«Celestina» strega d’amore alla conquista dello Strehler

La più grande attrice spagnola del dopoguerra porta in scena la novella di Rojas del 1491. Il regista Lepage: è un’opera sul caos morale

Enrico Groppali

Un eccezionale avvenimento artistico è in programma da stasera a domenica al Teatro Strehler. Dove la Compagnia Núria Espert di Madrid, nota in tutto il mondo per le famose messinscene di Lorca, Genet e Valle-Inclan firmate, negli anni Settanta, da registi del calibro di Victor Garcia e Jorge Lavelli, presenta in coproduzione col gruppo canadese di Robert Lepage uno dei testi più alti e misteriosi della storia del teatro classico: La Celestina scritta nel 1492 dal baccelliere Fernando de Rojas.
«Un evento - come sottolinea Sergio Escobar, presentando al pubblico l’attrice e il regista - straordinario per più di un motivo. Intanto perché vede riuniti per la prima volta la più grande attrice spagnola del dopoguerra e il regista oggi più acclamato della sua generazione, ma anche e soprattutto per la scelta di un testo che per la difficoltà dell’allestimento e la fluviale lunghezza del copione (ben sedici atti nell’originale) ha scoraggiato in Europa più di un teatrante, a cominciare nei lontani anni Sessanta dalla nostra Anna Magnani».

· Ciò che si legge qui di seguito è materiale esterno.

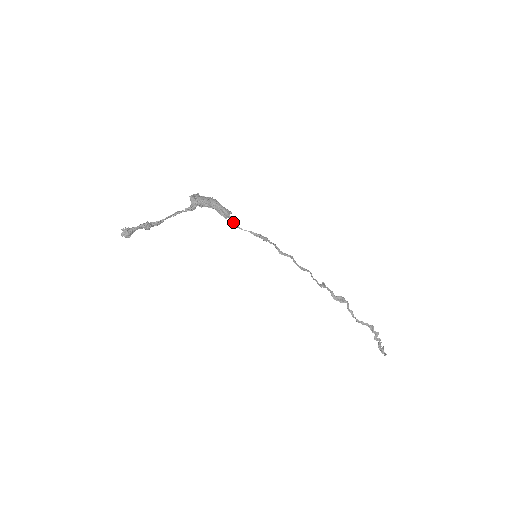
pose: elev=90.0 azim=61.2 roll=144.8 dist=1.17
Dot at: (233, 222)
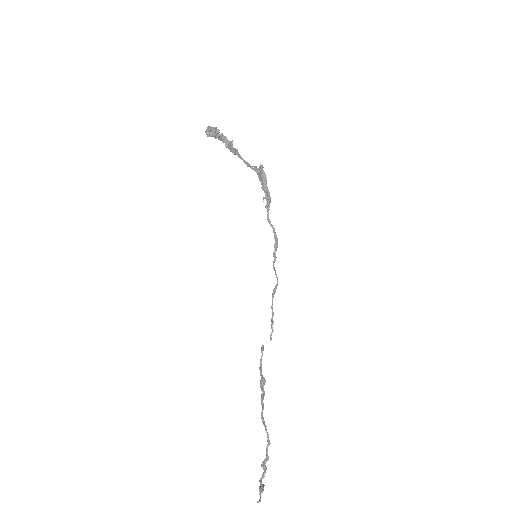
Dot at: (268, 211)
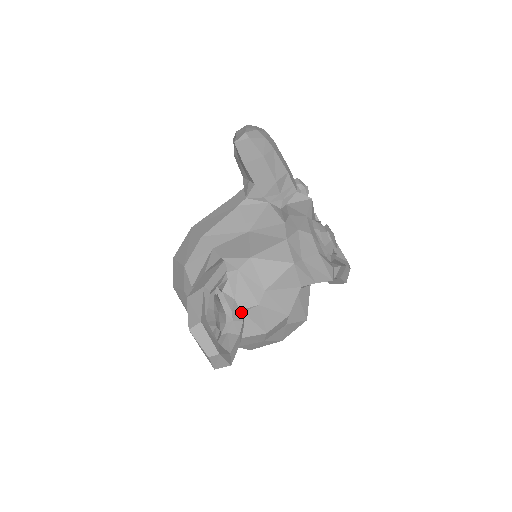
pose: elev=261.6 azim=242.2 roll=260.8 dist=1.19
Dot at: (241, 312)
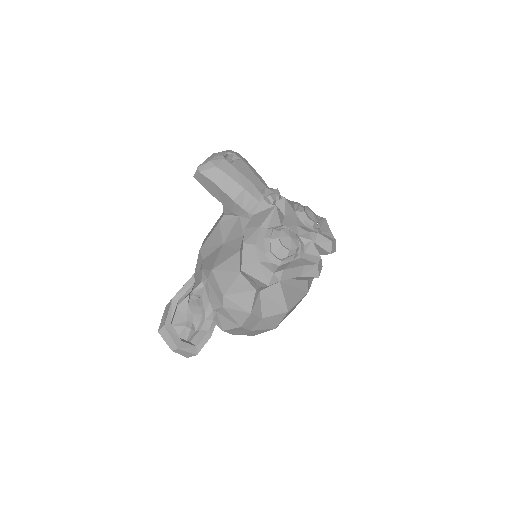
Dot at: (214, 312)
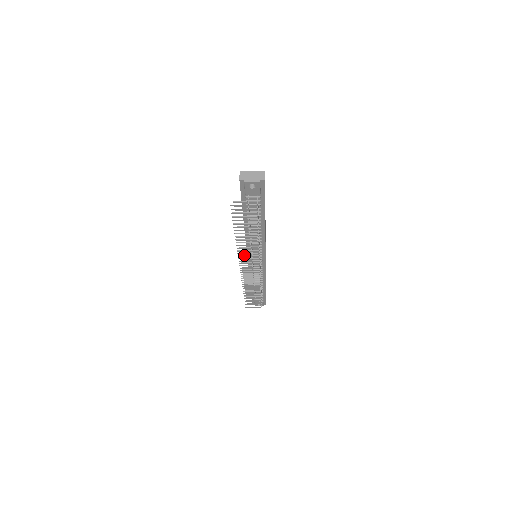
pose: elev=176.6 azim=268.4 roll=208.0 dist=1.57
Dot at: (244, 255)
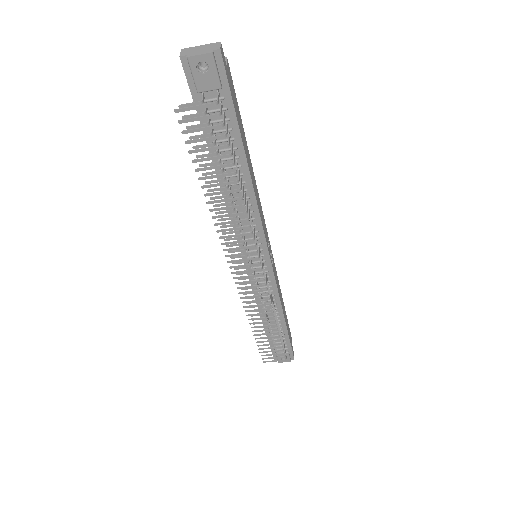
Dot at: (232, 244)
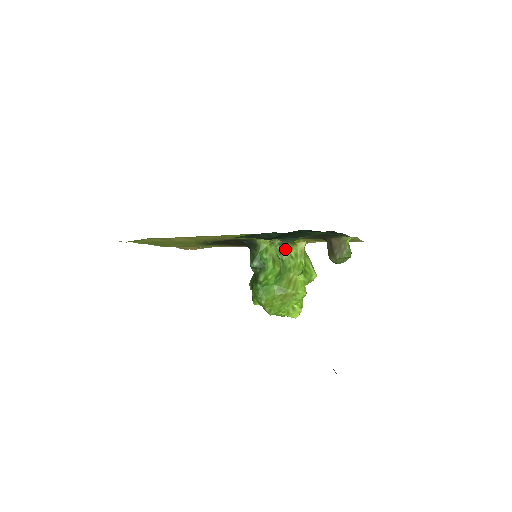
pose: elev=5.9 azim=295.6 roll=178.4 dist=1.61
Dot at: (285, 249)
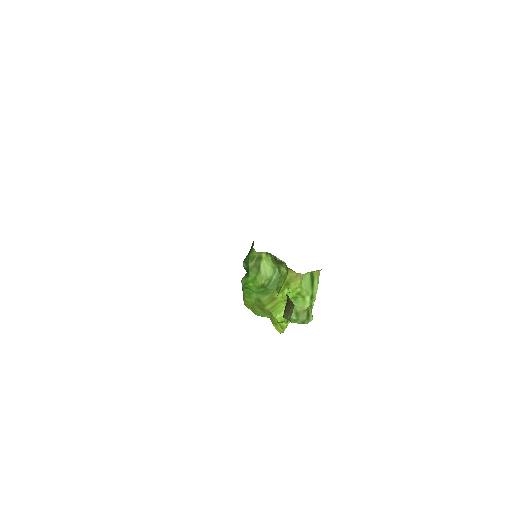
Dot at: (283, 266)
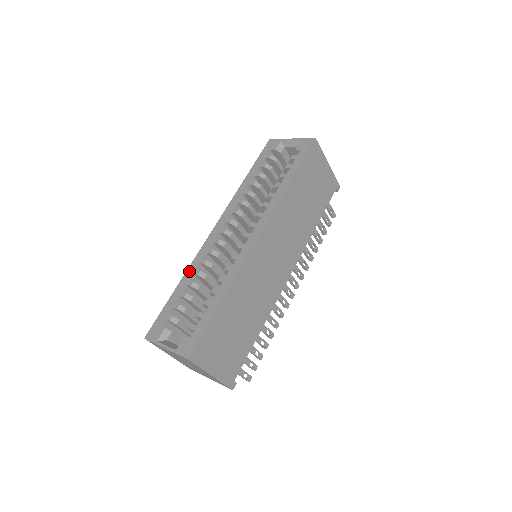
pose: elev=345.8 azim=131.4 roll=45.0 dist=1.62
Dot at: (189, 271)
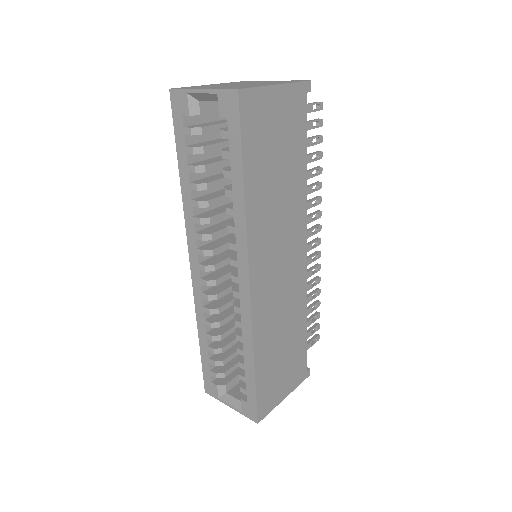
Dot at: (199, 322)
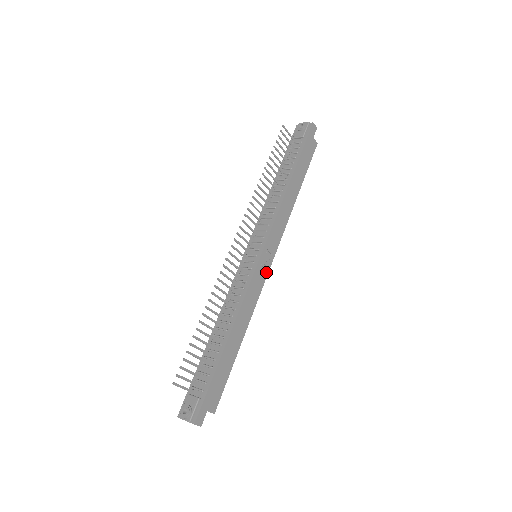
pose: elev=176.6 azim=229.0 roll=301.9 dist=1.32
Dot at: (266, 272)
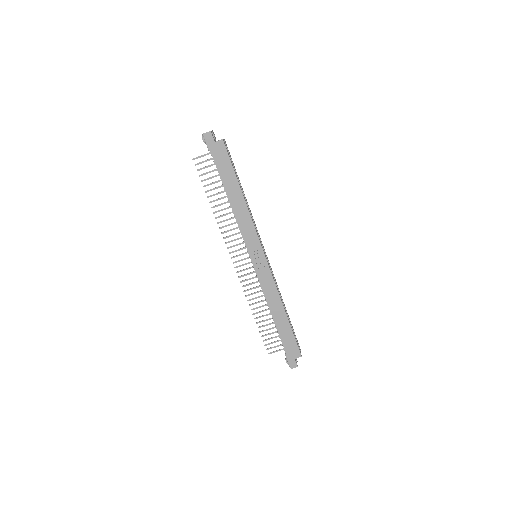
Dot at: (266, 265)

Ma l’eclettico canadese del Québec, da sempre ospite fisso del Piccolo pressocché a ogni stagione, tra l’altro recentemente insignito del prestigioso Premio Ubu in quanto autore del migliore spettacolo straniero presentato in Italia la scorsa stagione (The Busker’s Opera tratto dall’Opera del mendicante di John Gay) ha voluto a ogni costo cimentarsi con questo monumento della letteratura drammatica iberica non appena ha conosciuto la Espert.
«Mi era già capitato - dice - di metterlo in scena a Ottawa in francese e al Dramaten di Stoccolma, il teatro di Bergman, addirittura in svedese. Ma quando Núria, ansiosa di collaborare con me, mi sottopose altri possibili testi, la bloccai subito imponendole la Celestina. Una sfida che si poteva proporre solo a un’artista del suo calibro che aveva trionfato in passato con altre creature dell’area mediterranea, dalla sposa sterile di Yerma a Mari-Gaila, la diabolica strega di Divinas Palabras, il capolavoro di Valle-Inclán».

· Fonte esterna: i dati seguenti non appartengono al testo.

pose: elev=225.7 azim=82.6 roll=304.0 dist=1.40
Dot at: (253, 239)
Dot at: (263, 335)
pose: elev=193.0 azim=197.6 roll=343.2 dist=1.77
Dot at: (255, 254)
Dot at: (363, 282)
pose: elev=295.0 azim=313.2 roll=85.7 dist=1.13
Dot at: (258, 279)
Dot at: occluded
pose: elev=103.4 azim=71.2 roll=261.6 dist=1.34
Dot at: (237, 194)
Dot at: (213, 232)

Dal canto suo la Espert aggiunge che «non appena Robert mi nominò questo testo affascinante ma pericolosissimo, esitai. Come avremmo risolto, tanto per cominciare, il problema dell’adattamento? Tagliare ventun quadri e sedici atti non è un problema da poco. Per fortuna la versione in franco-canadese del poeta Michel Garnou ci ha fornito la base necessaria per portare in porto questa rischiosa iniziativa cui, per la prima volta nella mia carriera, ho contribuito ritraducendo nel castigliano di oggi tutto il testo, parola per parola, prima di condensarlo in una sorta di miracoloso action painting di palcoscenico».
Anche sul come e perché La Celestina è ancor oggi considerata un’opera bizzarra e controversa, che suscita discussioni per la crudezza del linguaggio e l’aspro ritratto sociale di un Medioevo alla deriva, i due protagonisti dell’impresa (che da un anno riscuote un gran successo in tutta Europa) hanno le idee chiare.

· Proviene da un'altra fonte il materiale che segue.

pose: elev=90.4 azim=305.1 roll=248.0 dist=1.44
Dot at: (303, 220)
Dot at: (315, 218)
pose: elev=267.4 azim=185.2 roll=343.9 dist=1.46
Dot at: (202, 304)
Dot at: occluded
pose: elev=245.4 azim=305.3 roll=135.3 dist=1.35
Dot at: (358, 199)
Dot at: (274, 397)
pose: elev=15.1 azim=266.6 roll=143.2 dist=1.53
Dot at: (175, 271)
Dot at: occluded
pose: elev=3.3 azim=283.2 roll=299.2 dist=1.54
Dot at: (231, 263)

«Disturba sempre - dice il regista - il ritratto di una ruffiana che, al di là dell’orribile mestiere che esercita, somiglia per certi tratti a una protofemminista dato che senza di lei due ragazzi travolti dall’amour fou come Calisto e Melibea non potrebbero amarsi.

Come disturba il ritratto di un’oligarchia chiusa e la tesi di un clero che, in nome dell’onore, soffoca il naturale trasporto dei giovani».
Al pubblico italiano, ora, il diritto di giudicare e di applaudire lo spettacolo che il parigino Le Monde ha giudicato «le plus singulier de ces dernières années».